### WHAT IS EXPECTED
Tell me how many lines of the entries below include the string "diye", and give only the number.

-------- MATERIAL SUPPLIED

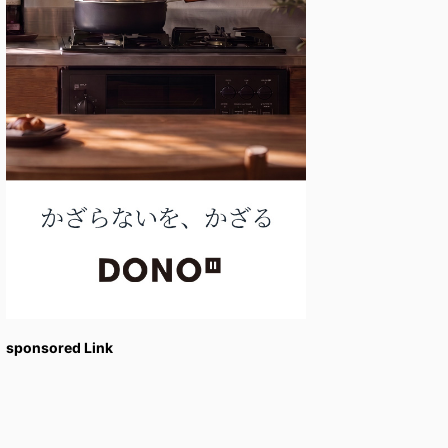
sponsored Link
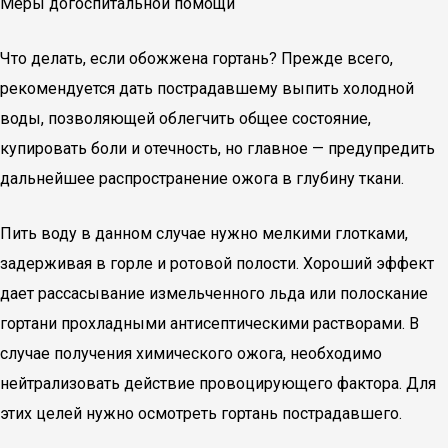
Меры догоспитальной помощи
Что делать, если обожжена гортань? Прежде всего,
рекомендуется дать пострадавшему выпить холодной
воды, позволяющей облегчить общее состояние,
купировать боли и отечность, но главное — предупредить
дальнейшее распространение ожога в глубину ткани.
Пить воду в данном случае нужно мелкими глотками,
задерживая в горле и ротовой полости. Хороший эффект
дает рассасывание измельченного льда или полоскание
гортани прохладными антисептическими растворами. В
случае получения химического ожога, необходимо
нейтрализовать действие провоцирующего фактора. Для
этих целей нужно осмотреть гортань пострадавшего.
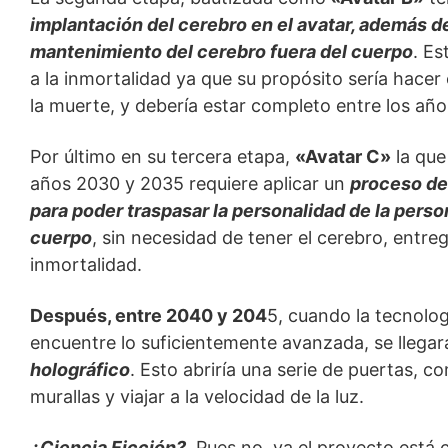
implantación del cerebro en el avatar, además d
mantenimiento del cerebro fuera del cuerpo
. Es
a la inmortalidad ya que su propósito sería hacer
la muerte, y debería estar completo entre los añ
Por último en su tercera etapa,
«Avatar C»
la que
años 2030 y 2035 requiere aplicar un
proceso de 
para poder traspasar la personalidad de la perso
cuerpo
, sin necesidad de tener el cerebro, entr
inmortalidad.
Después, entre 2040 y 204
5, cuando la tecnolo
encuentre lo suficientemente avanzada, se llegará
holográfico
. Esto abriría una serie de puertas, c
murallas y viajar a la velocidad de la luz.
¿Ciencia Ficción?
, Pues no, ya el proyecto está 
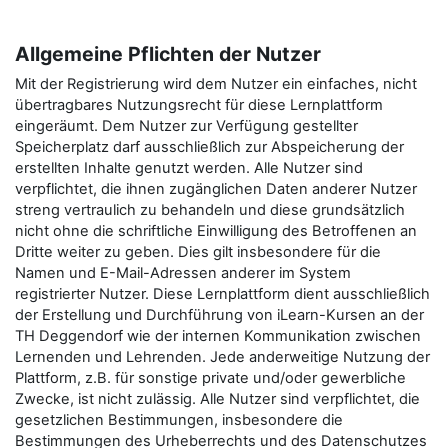
Allgemeine Pflichten der Nutzer
Mit der Registrierung wird dem Nutzer ein einfaches, nicht
übertragbares Nutzungsrecht für diese Lernplattform
eingeräumt. Dem Nutzer zur Verfügung gestellter
Speicherplatz darf ausschließlich zur Abspeicherung der
erstellten Inhalte genutzt werden. Alle Nutzer sind
verpflichtet, die ihnen zugänglichen Daten anderer Nutzer
streng vertraulich zu behandeln und diese grundsätzlich
nicht ohne die schriftliche Einwilligung des Betroffenen an
Dritte weiter zu geben. Dies gilt insbesondere für die
Namen und E-Mail-Adressen anderer im System
registrierter Nutzer. Diese Lernplattform dient ausschließlich
der Erstellung und Durchführung von iLearn-Kursen an der
TH Deggendorf wie der internen Kommunikation zwischen
Lernenden und Lehrenden. Jede anderweitige Nutzung der
Plattform, z.B. für sonstige private und/oder gewerbliche
Zwecke, ist nicht zulässig. Alle Nutzer sind verpflichtet, die
gesetzlichen Bestimmungen, insbesondere die
Bestimmungen des Urheberrechts und des Datenschutzes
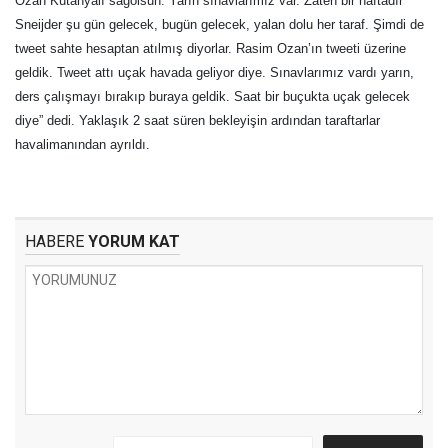
Ozan Kütahyalı sağolsun. Yarın sınavlarımız var. Zaten bir haftadır
Sneijder şu gün gelecek, bugün gelecek, yalan dolu her taraf. Şimdi de
tweet sahte hesaptan atılmış diyorlar. Rasim Ozan’ın tweeti üzerine
geldik. Tweet attı uçak havada geliyor diye. Sınavlarımız vardı yarın,
ders çalışmayı bırakıp buraya geldik. Saat bir buçukta uçak gelecek
diye” dedi. Yaklaşık 2 saat süren bekleyişin ardından taraftarlar
havalimanından ayrıldı.
HABERE
YORUM KAT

----------------

### EXERCISE RESULT
2